:: TASK ::
Would you mind restating all of the records word for word, skipping the pictures?

:: DATA EXTRACT ::
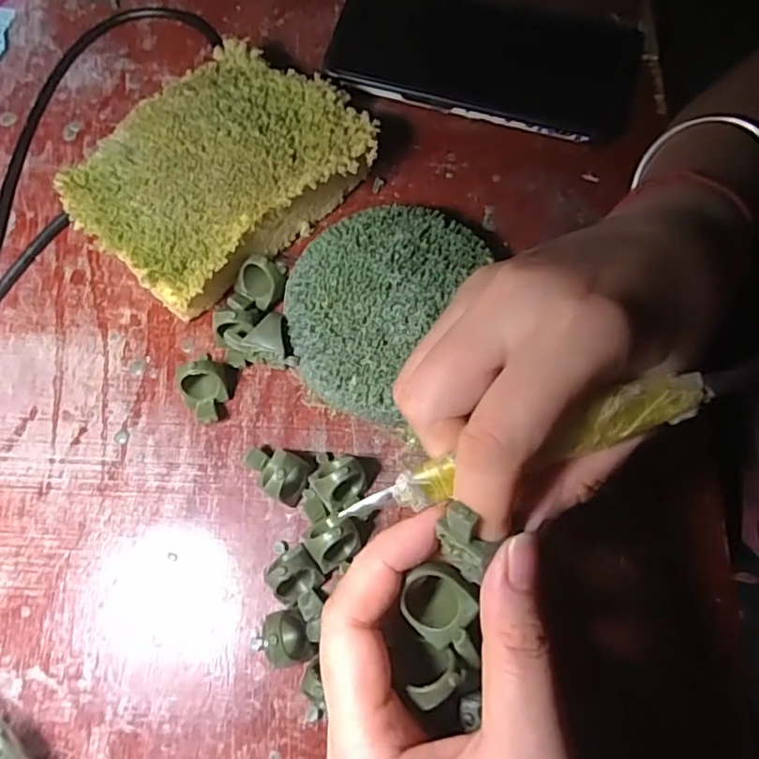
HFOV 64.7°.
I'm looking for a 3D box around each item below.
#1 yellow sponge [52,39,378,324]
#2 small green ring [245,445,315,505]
[{"bbox_3d":[-0.075,-0.100,0.298,0.093,0.043,0.133,42,77,12],"label":"yellow sponge"},{"bbox_3d":[-0.046,0.039,0.264,0.029,0.024,0.023,31,75,9],"label":"small green ring"}]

:: RESPONSE ::
HFOV 64.7°.
I'm looking for a 3D box around each item below.
#1 yellow sponge [52,39,378,324]
#2 small green ring [245,445,315,505]
[{"bbox_3d":[-0.075,-0.100,0.298,0.093,0.043,0.133,42,77,12],"label":"yellow sponge"},{"bbox_3d":[-0.046,0.039,0.264,0.029,0.024,0.023,31,75,9],"label":"small green ring"}]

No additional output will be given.